Between 1875 and 1900, the printing industry in the United States was revolutionized by new technologies. During the same period, the American perfume industry underwent remarkable growth, due to several cultural changes and scientific advances: new manufacturing processes, the invention of synthetic fragrance compounds, an expanding luxury market, and increasing opportunities for exhibiting scented toiletries at World’s Fairs and other large-scale expositions. American perfumeries, seeking effective and affordable methods of promoting their products to a newly affluent clientele, began advertising intensively through printed materials.
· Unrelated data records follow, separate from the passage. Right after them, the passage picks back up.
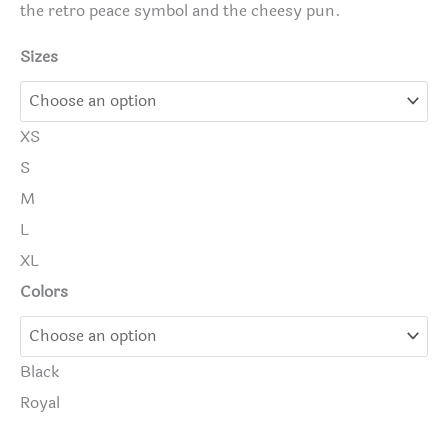
the retro peace symbol and the cheesy pun.
Sizes
XS
S
M
L
XL
Colors
Black
Royal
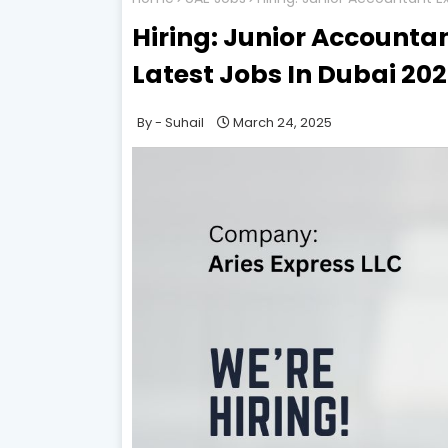
Hiring: Junior Accountant
Latest Jobs In Dubai 20
Suhail
March 24, 2025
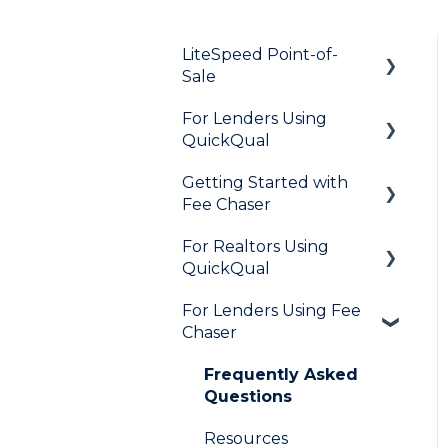
LiteSpeed Point-of-
Sale
For Lenders Using
General
QuickQual
Loan Application
Getting Started with
General
Needs List
Fee Chaser
How Do I..?
Integrations
For Realtors Using
General
Marketing to Realtors
QuickQual
Marketing to Borrowers
For Lenders Using Fee
General
Chaser
User FAQs
Agent Testimonials
Frequently Asked
Questions
Resources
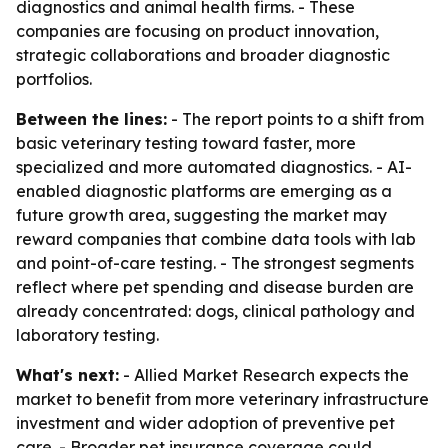
diagnostics and animal health firms. - These
companies are focusing on product innovation,
strategic collaborations and broader diagnostic
portfolios.
Between the lines:
- The report points to a shift from
basic veterinary testing toward faster, more
specialized and more automated diagnostics. - AI-
enabled diagnostic platforms are emerging as a
future growth area, suggesting the market may
reward companies that combine data tools with lab
and point-of-care testing. - The strongest segments
reflect where pet spending and disease burden are
already concentrated: dogs, clinical pathology and
laboratory testing.
What's next:
- Allied Market Research expects the
market to benefit from more veterinary infrastructure
investment and wider adoption of preventive pet
care. - Broader pet insurance coverage could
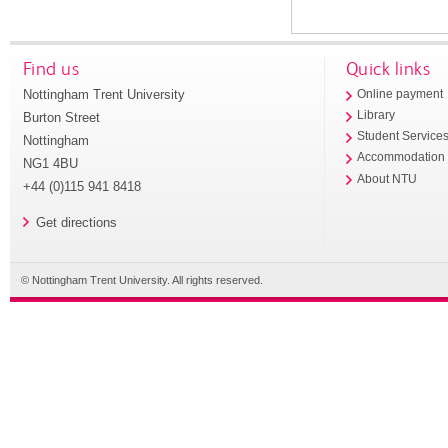
Find us
Quick links
Nottingham Trent University
Online payment
Library
Burton Street
Student Service
Nottingham
Accommodation
NG1 4BU
About NTU
+44 (0)115 941 8418
Get directions
© Nottingham Trent University. All rights reserved.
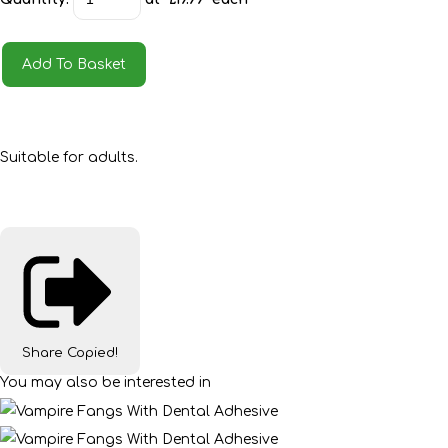
Add To Basket
Suitable for adults.
Share
Copied!
You may also be interested in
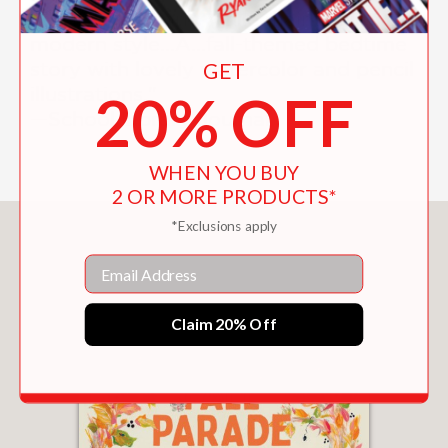
"[V]intage charm while maintaining a
modern style...A...fall-themed bedtime
story with lovely watercolor and pencil
GET
illustrations."
20% OFF
—School Library Journal
WHEN YOU BUY
2 OR MORE PRODUCTS*
*Exclusions apply
You May Also Like
Email
Claim 20% Off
But how could they use visual and verbal means to create desire for the intangible sensory experience of wearing personal fragrance?
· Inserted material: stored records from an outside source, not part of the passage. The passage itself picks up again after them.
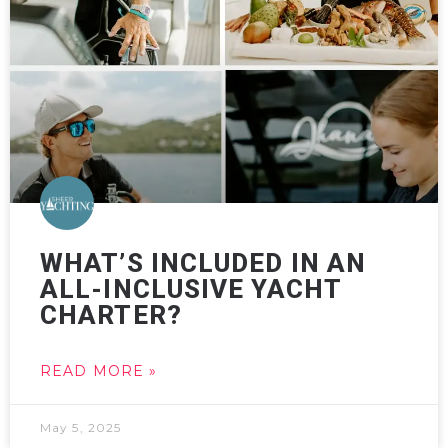
WHAT’S INCLUDED IN AN
ALL-INCLUSIVE YACHT
CHARTER?
READ MORE »
May 5, 2025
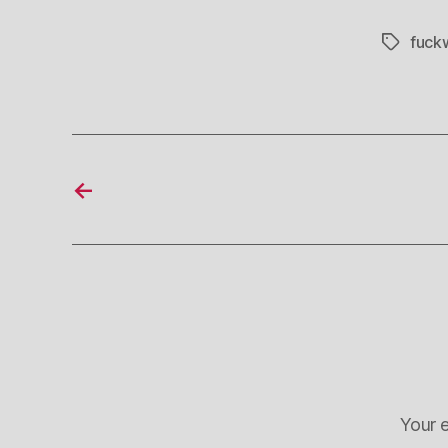
fuck
Tags
←
Your e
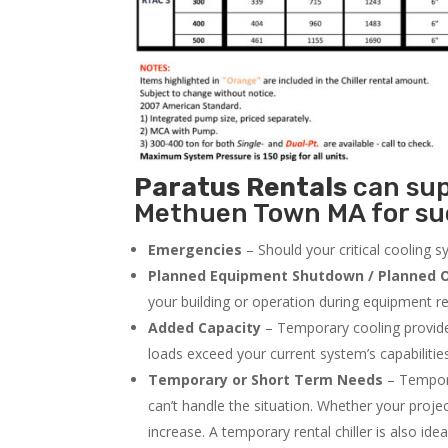
Paratus
Rentals
can supp
Methuen Town MA for suc
Emergencies
– Should your critical cooling 
Planned Equipment Shutdown / Planned O
your building or operation during equipment rep
Added Capacity
– Temporary cooling provides
loads exceed your current system’s capabilitie
Temporary or Short Term Needs
– Tempora
can’t handle the situation. Whether your proje
increase. A temporary rental chiller is also idea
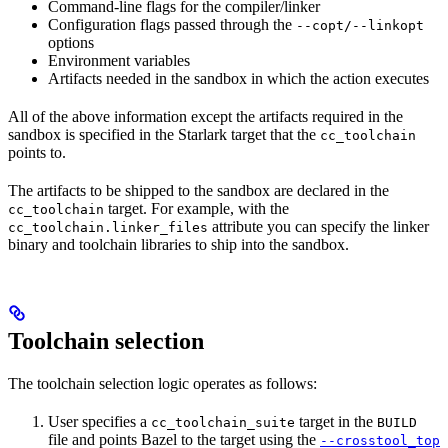
Command-line flags for the compiler/linker
Configuration flags passed through the
--copt/--linkopt
options
Environment variables
Artifacts needed in the sandbox in which the action executes
All of the above information except the artifacts required in the
sandbox is specified in the Starlark target that the
cc_toolchain
points to.
The artifacts to be shipped to the sandbox are declared in the
target. For example, with the
cc_toolchain
attribute you can specify the linker
cc_toolchain.linker_files
binary and toolchain libraries to ship into the sandbox.
Toolchain selection
The toolchain selection logic operates as follows:
User specifies a
target in the
cc_toolchain_suite
BUILD
file and points Bazel to the target using the
--crosstool_top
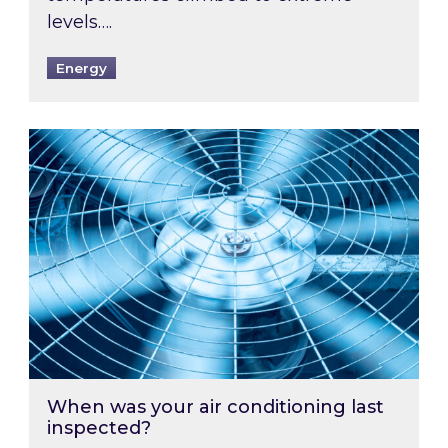
levels….
Energy
When was your air conditioning last inspected
When was your air conditioning last
inspected?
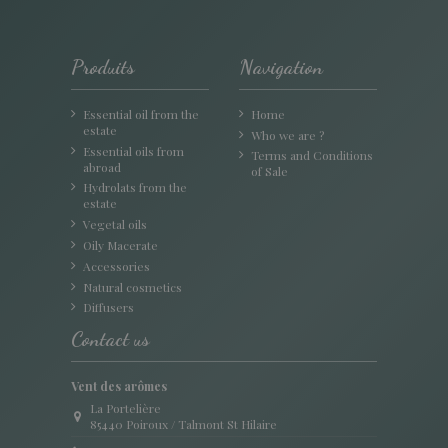
Produits
Navigation
Essential oil from the
Home
estate
Who we are ?
Essential oils from
Terms and Conditions
abroad
of Sale
Hydrolats from the
estate
Vegetal oils
Oily Macerate
Accessories
Natural cosmetics
Diffusers
Contact us
Vent des arômes
La Portelière
85440 Poiroux / Talmont St Hilaire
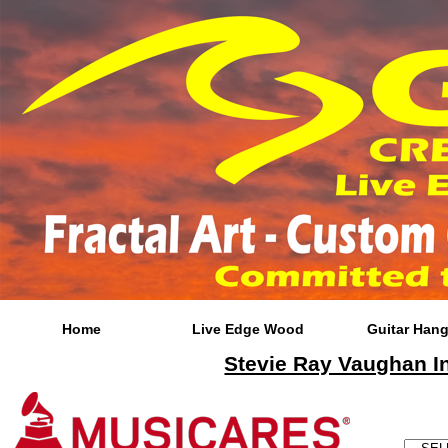
Home
Live Edge Wood
Guitar Hang
Stevie Ray Vaughan In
Trade cards, in particular, encouraged the public taste for perfume in late nineteenth-century America. These colorful cards were an intriguing meeting-point for all the developments mentioned above, yet they have never been studied as a discrete phenomenon. Drawing on specific examples from the collections of the Metropolitan Museum of Art, the New-York Historical Society, the Boston Public Library, and Duke University, this paper considers the ways that American perfume companies used trade cards to promote their wares, with imagery that incorporated nostalgia, humor, references to fine art and literature, and allusions to feminine societal roles. Many cards were even scented with the very products that they advertised, adding a unique olfactory aspect to their interplay of image and text.
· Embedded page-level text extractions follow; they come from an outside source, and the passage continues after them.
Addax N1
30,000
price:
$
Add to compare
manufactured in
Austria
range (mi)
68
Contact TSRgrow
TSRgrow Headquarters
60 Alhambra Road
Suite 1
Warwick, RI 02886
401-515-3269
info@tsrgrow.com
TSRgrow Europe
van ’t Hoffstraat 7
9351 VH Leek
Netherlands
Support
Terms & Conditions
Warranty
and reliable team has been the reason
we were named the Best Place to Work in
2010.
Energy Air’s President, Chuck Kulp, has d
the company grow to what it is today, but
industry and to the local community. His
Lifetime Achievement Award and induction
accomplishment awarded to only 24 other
About the presenterJessica Murphy
Jessica Murphy is currently a Contractual Lecturer at the Metropolitan Museum of Art. She has also worked as Research Associate in the American Wing and the Department of Modern & Contemporary Art at the Met, where she specialized in American art of the late nineteenth and early twentieth centuries and contributed to publications including Stieglitz and His Artists: Matisse to O’Keeffe and The American West in Bronze, 1850-1925. She previously worked at the Philadelphia Museum of Art as a curatorial assistant and editorial assistant. She received her Ph.D. in Art History from the University of Delaware and wrote her dissertation on female artists of the Stieglitz Circle.